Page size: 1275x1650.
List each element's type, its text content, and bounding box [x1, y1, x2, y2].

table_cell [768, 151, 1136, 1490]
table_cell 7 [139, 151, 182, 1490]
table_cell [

--

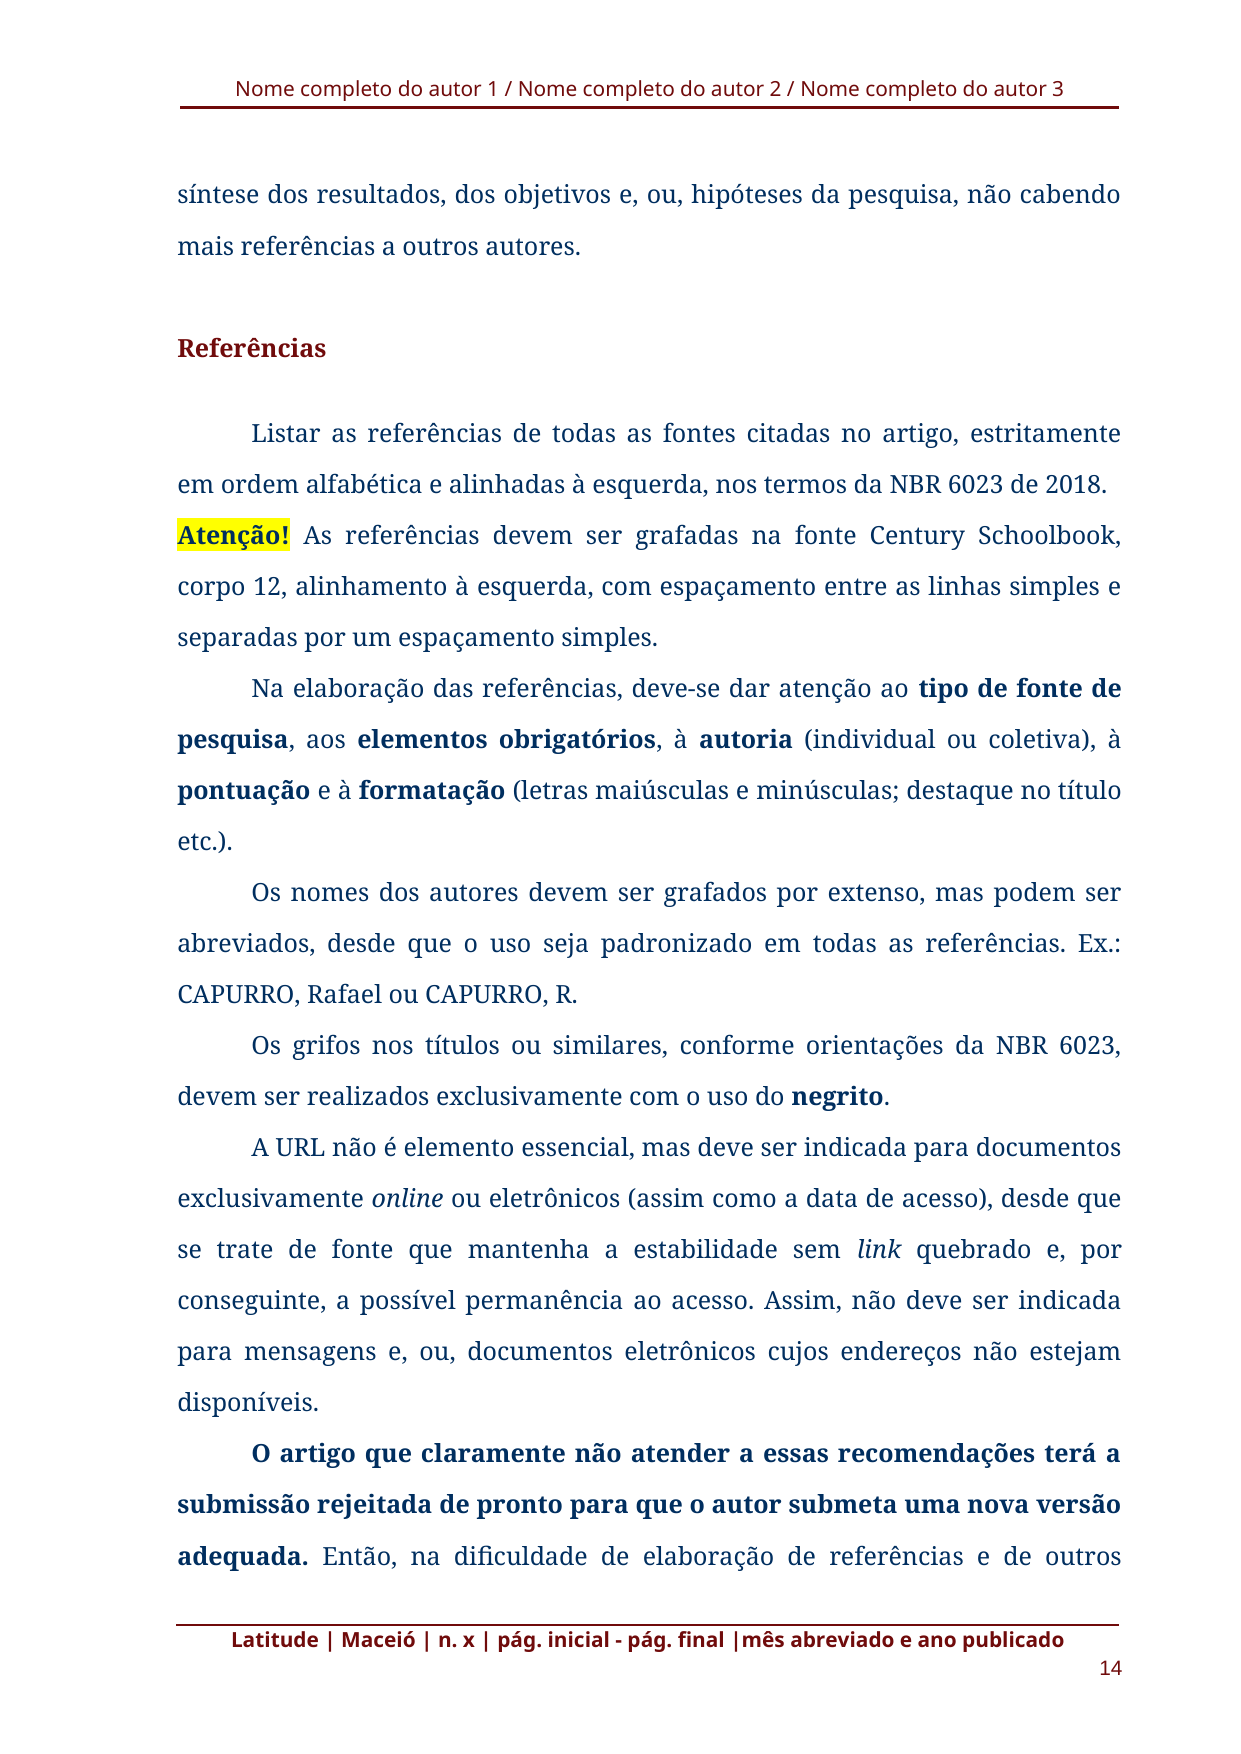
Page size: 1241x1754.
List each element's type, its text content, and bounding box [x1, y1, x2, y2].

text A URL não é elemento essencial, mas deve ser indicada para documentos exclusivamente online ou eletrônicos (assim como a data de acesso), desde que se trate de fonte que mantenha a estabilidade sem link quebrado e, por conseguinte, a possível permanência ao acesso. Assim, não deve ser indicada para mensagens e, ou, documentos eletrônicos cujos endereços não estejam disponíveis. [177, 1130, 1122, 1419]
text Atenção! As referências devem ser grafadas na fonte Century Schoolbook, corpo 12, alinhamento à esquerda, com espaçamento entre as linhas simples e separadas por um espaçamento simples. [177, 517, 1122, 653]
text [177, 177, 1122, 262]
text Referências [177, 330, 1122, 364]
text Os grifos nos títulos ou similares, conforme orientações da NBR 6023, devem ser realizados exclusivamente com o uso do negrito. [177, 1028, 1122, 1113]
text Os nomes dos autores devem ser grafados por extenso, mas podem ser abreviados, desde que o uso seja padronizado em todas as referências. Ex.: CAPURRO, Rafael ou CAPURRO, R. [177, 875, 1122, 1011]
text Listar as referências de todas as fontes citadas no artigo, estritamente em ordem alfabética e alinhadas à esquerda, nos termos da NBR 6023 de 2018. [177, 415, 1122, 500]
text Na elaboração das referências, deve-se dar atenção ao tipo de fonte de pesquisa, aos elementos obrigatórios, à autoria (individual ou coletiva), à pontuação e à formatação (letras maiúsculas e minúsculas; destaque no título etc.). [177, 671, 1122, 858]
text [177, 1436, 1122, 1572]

...

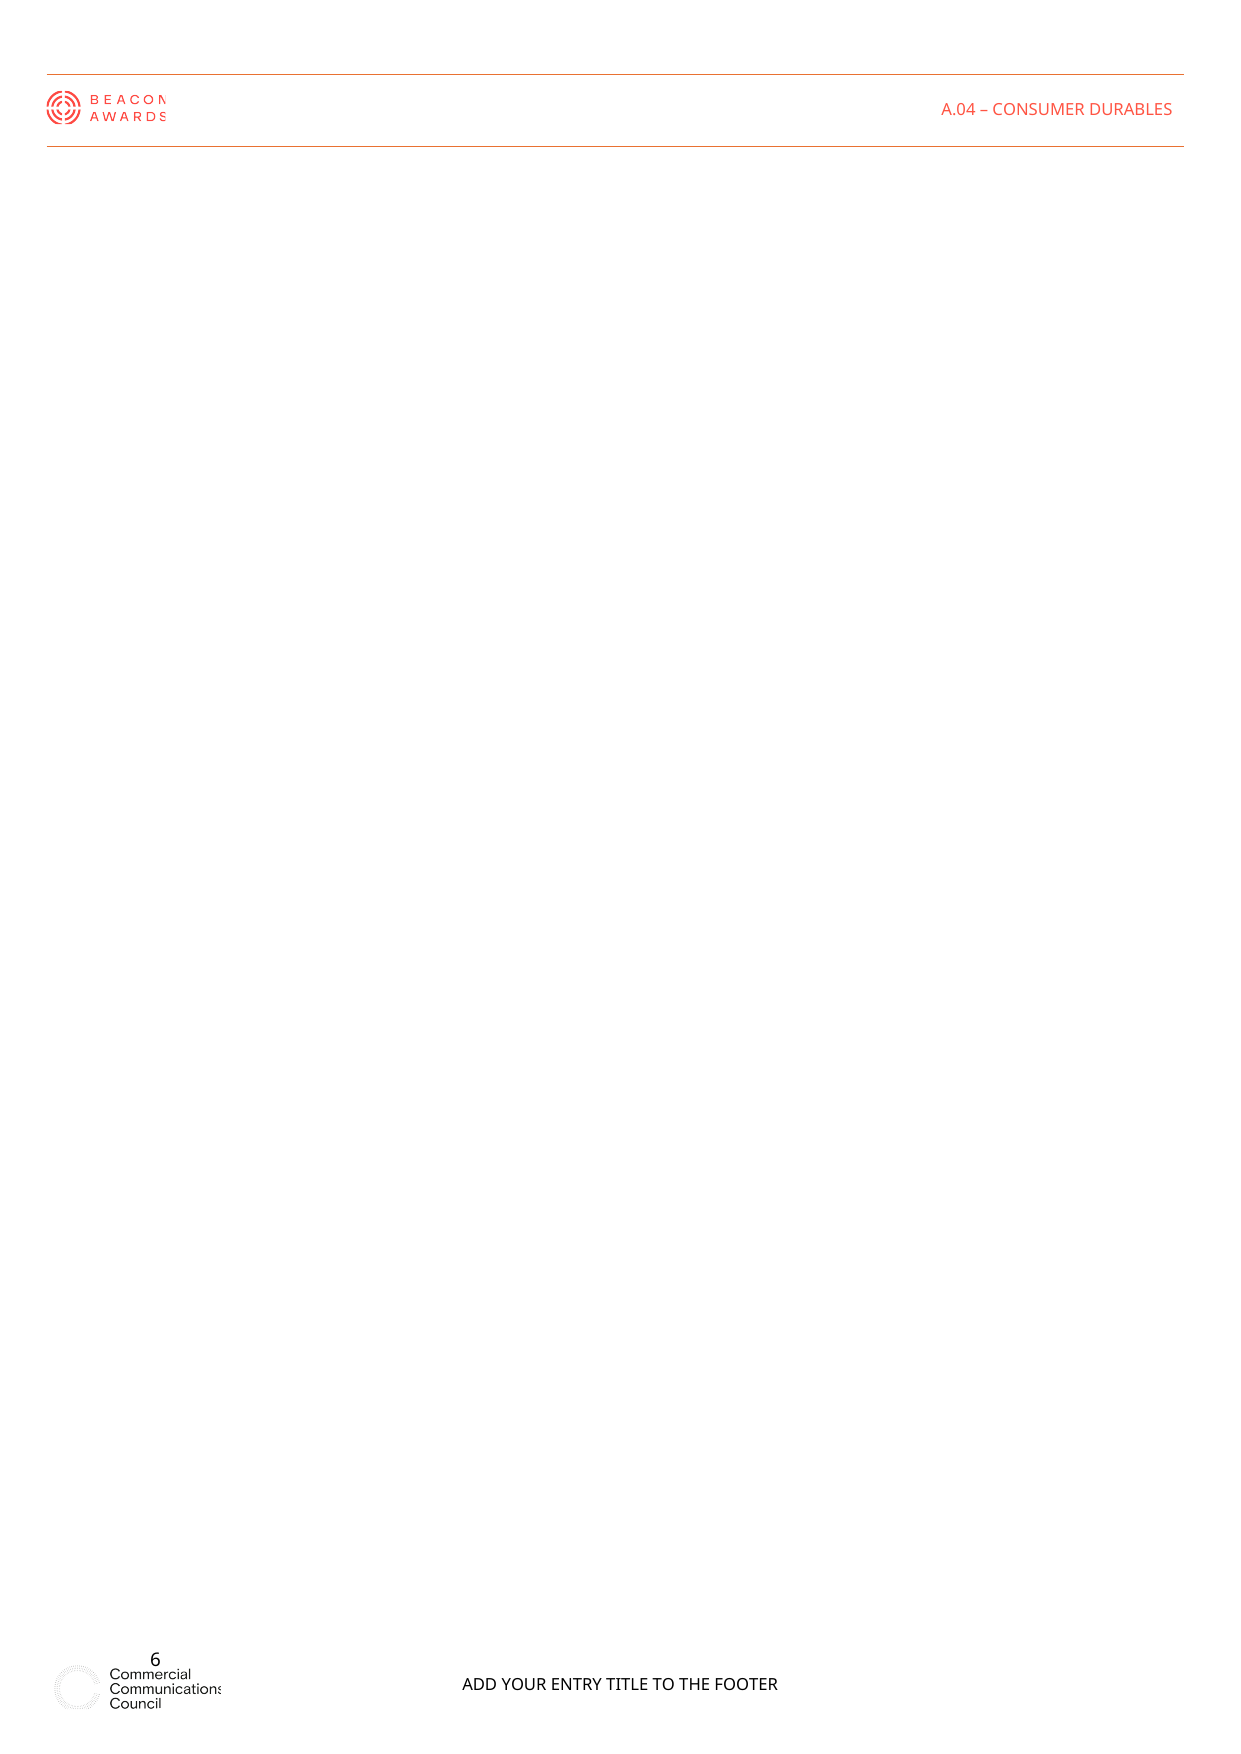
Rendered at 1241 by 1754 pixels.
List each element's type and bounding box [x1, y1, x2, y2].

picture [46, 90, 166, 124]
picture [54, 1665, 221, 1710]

▶ **Problem details**:
For the listing above, state how many lines contain the string "size". Give the number and nothing else.

▶ **Exercise output**:
2